* [Task to complete] Every line below between the line holding "view of 9 µm." and the line holding "about 13 µm.", inclusive, should be repeated exactly, and all other lines omitted.

* [Extracted information]
■ ■ ■ ■

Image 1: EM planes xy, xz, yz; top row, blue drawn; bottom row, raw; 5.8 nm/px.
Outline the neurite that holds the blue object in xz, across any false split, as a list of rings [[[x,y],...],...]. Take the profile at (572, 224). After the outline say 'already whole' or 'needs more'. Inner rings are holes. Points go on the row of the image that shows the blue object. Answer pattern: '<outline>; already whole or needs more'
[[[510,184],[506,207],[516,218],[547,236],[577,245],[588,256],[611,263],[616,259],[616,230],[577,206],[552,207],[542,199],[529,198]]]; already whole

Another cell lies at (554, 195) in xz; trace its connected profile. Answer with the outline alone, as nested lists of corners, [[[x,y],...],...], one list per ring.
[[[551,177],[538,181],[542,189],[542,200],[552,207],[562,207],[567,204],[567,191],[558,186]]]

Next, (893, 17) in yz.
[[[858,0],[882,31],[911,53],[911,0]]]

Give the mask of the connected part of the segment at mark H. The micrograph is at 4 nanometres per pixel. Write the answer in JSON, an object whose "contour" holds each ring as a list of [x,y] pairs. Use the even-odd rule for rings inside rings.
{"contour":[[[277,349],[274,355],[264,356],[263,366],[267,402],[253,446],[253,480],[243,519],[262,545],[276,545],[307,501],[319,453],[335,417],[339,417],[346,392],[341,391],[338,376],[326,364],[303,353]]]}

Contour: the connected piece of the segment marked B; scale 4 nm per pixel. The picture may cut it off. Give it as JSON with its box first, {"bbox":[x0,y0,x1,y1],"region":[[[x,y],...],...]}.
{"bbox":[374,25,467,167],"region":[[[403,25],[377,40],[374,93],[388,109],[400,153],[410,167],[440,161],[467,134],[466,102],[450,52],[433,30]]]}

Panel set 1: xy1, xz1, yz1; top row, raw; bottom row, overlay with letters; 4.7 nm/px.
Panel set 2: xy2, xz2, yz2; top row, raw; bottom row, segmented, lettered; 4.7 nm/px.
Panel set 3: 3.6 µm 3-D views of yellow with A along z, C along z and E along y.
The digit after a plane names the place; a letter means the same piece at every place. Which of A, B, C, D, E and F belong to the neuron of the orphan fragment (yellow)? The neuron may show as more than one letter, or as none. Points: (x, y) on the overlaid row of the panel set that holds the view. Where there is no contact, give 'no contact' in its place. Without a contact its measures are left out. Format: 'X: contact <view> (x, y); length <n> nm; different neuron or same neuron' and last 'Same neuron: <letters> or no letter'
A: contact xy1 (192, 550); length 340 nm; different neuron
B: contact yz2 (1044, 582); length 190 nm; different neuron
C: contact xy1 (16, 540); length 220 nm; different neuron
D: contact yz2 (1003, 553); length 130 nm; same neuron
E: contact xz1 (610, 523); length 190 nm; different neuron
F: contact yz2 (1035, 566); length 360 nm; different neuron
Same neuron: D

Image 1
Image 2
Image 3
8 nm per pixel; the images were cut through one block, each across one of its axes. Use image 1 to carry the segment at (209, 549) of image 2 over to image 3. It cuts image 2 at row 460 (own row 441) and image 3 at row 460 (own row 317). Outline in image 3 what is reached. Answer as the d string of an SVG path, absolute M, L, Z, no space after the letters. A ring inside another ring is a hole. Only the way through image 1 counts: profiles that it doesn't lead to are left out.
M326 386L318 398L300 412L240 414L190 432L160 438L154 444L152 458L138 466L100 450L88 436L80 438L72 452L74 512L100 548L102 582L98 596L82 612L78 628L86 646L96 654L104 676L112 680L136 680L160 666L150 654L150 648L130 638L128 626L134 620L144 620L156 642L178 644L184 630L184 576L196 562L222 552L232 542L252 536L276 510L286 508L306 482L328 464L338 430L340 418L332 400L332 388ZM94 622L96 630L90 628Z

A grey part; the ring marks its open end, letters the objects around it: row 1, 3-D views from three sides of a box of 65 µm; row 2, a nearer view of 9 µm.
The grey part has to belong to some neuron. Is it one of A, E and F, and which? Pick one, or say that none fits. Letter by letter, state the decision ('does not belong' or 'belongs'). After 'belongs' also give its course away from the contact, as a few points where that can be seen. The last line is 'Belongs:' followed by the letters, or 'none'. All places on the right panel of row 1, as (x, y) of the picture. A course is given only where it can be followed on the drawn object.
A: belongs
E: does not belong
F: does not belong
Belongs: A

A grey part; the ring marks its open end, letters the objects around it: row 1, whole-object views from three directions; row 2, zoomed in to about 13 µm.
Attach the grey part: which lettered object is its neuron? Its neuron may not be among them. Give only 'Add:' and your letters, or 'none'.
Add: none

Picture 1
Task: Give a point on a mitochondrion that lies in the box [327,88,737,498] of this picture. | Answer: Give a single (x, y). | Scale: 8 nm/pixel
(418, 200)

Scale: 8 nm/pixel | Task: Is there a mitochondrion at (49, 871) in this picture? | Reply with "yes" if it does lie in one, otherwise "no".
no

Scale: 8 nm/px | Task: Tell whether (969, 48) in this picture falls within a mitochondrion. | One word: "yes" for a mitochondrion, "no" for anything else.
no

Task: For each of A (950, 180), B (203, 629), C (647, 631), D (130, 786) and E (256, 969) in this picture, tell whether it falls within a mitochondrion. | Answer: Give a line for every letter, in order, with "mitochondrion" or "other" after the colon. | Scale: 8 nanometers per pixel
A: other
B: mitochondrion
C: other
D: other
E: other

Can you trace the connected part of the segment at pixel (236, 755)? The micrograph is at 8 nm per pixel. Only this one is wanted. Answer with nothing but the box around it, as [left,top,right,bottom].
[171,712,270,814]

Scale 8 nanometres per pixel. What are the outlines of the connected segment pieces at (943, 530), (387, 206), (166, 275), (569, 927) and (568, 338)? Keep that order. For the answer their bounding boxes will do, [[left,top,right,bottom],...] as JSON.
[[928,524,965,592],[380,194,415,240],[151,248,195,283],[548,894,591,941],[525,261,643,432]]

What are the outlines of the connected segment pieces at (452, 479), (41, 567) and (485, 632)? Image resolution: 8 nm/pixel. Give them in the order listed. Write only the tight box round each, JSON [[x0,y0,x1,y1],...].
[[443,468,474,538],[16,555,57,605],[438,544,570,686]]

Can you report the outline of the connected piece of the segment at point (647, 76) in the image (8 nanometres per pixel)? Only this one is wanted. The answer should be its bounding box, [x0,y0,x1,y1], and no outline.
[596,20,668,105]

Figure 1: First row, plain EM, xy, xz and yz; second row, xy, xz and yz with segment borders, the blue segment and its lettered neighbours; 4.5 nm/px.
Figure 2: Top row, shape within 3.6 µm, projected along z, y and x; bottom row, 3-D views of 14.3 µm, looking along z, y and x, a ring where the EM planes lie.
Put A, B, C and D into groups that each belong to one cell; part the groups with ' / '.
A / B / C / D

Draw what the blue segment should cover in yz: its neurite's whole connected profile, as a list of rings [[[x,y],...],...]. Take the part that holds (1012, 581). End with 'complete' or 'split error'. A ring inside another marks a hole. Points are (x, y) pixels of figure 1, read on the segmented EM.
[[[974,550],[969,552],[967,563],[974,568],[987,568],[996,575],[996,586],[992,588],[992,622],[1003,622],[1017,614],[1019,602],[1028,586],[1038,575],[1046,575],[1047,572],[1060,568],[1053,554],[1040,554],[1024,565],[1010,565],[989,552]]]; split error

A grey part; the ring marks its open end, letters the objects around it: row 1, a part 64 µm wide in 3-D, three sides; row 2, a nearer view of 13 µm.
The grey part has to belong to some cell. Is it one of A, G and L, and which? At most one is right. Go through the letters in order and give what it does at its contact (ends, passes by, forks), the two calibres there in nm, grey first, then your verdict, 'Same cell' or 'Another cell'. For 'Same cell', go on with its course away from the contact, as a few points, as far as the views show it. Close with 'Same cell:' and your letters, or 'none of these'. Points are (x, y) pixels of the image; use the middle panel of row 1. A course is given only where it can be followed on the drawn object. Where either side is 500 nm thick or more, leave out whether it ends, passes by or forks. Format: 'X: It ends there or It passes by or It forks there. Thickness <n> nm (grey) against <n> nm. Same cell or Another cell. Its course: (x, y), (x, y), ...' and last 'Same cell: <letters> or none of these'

■ ■ ■ ■

* [Completed task]
A grey part; the ring marks its open end, letters the objects around it: row 1, 3-D views from three sides of a box of 65 µm; row 2, a nearer view of 9 µm.
The grey part has to belong to some neuron. Is it one of A, E and F, and which? Pick one, or say that none fits. Letter by letter, state the decision ('does not belong' or 'belongs'). After 'belongs' also give its course away from the contact, as a few points where that can be seen. The last line is 'Belongs:' followed by the letters, or 'none'. All places on the right panel of row 1, as (x, y) of the picture. A course is given only where it can be followed on the drawn object.
A: belongs
E: does not belong
F: does not belong
Belongs: A

A grey part; the ring marks its open end, letters the objects around it: row 1, whole-object views from three directions; row 2, zoomed in to about 13 µm.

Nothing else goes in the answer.